» **Task**
In the records that follow, find the line with "21: (370, 91)"; from there, retype every line exactly through the line with "39: (96, 248)", which also belongs to the answer.

[Data to process Boundary: Start]

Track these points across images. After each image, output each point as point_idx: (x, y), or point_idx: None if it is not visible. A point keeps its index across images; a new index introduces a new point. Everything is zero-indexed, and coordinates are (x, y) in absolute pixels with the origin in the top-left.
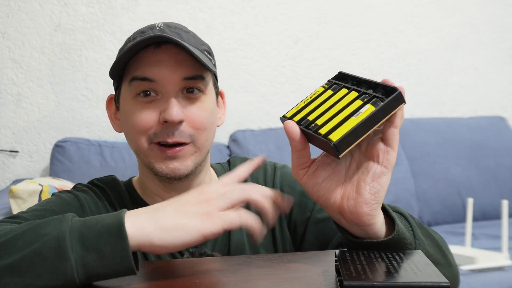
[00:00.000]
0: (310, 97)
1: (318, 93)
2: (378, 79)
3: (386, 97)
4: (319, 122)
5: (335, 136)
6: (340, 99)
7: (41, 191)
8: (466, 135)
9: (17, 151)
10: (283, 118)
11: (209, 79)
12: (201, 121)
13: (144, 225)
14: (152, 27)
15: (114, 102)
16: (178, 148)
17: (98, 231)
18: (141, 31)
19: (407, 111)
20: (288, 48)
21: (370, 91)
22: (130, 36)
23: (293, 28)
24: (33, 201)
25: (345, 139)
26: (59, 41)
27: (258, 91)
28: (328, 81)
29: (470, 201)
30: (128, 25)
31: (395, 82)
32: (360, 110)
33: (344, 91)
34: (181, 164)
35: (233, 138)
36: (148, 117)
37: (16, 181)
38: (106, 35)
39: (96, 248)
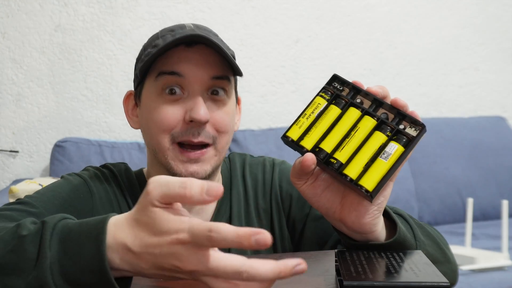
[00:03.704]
0: (313, 112)
1: (321, 106)
2: (377, 79)
3: (408, 127)
4: (341, 158)
5: (367, 183)
6: (354, 125)
7: None
8: (466, 135)
9: (17, 151)
10: (286, 139)
11: (232, 83)
12: (225, 124)
13: (128, 272)
14: (182, 27)
15: (133, 98)
16: (199, 152)
17: (80, 267)
18: (170, 29)
19: None
20: (288, 48)
21: (384, 116)
22: (157, 34)
23: (293, 28)
24: None
25: (379, 185)
26: (59, 41)
27: (258, 91)
28: (325, 88)
29: (470, 201)
30: (128, 25)
31: (395, 82)
32: (388, 151)
33: (353, 111)
34: (201, 168)
35: (233, 138)
36: (173, 115)
37: (16, 181)
38: (106, 35)
39: (81, 285)
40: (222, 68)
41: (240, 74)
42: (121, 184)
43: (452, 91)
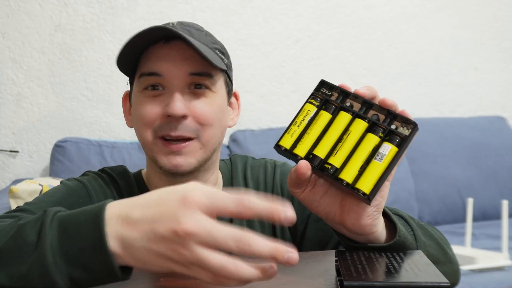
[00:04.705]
0: (303, 119)
1: (311, 113)
2: (377, 79)
3: (400, 127)
4: (335, 162)
5: (364, 186)
6: (346, 129)
7: (41, 191)
8: (466, 135)
9: (17, 151)
10: (279, 148)
11: (219, 77)
12: (206, 116)
13: (120, 255)
14: (166, 25)
15: (128, 98)
16: (183, 144)
17: (80, 245)
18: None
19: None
20: (288, 48)
21: (375, 117)
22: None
23: (293, 28)
24: None
25: (375, 187)
26: (59, 41)
27: (258, 91)
28: (313, 95)
29: (470, 201)
30: (128, 25)
31: (395, 82)
32: (382, 152)
33: (344, 115)
34: (185, 161)
35: (233, 138)
36: (153, 110)
37: (16, 181)
38: (106, 35)
39: (81, 264)
40: (202, 64)
41: (220, 69)
42: (120, 187)
43: (452, 91)
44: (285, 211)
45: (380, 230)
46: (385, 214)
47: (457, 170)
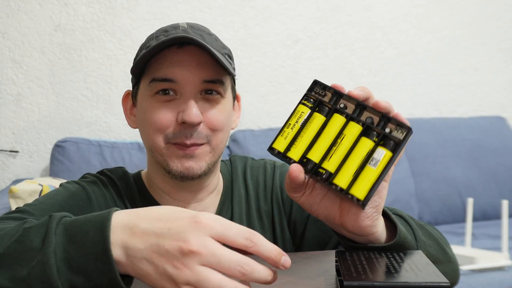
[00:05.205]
0: (297, 121)
1: (304, 115)
2: (377, 79)
3: (394, 130)
4: (329, 167)
5: (358, 192)
6: (340, 132)
7: (41, 191)
8: (466, 135)
9: (17, 151)
10: (272, 151)
11: (228, 83)
12: (218, 122)
13: (122, 264)
14: (175, 27)
15: (131, 98)
16: (193, 148)
17: (84, 252)
18: (164, 30)
19: (407, 111)
20: (288, 48)
21: (369, 120)
22: (153, 34)
23: (293, 28)
24: None
25: (370, 193)
26: (59, 41)
27: (258, 91)
28: (306, 95)
29: (470, 201)
30: (128, 25)
31: (395, 82)
32: (377, 158)
33: (338, 118)
34: (196, 164)
35: (233, 138)
36: (166, 116)
37: (16, 181)
38: (106, 35)
39: (83, 271)
40: (215, 70)
41: (233, 76)
42: (119, 189)
43: (452, 91)
44: (285, 259)
45: (380, 230)
46: (385, 214)
47: (457, 170)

[Data to process Boundary: End]

» **Result for this exercise**
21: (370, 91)
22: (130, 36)
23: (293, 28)
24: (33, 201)
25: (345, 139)
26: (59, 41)
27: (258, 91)
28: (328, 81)
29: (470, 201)
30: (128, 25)
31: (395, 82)
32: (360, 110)
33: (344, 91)
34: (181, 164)
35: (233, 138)
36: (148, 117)
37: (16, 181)
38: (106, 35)
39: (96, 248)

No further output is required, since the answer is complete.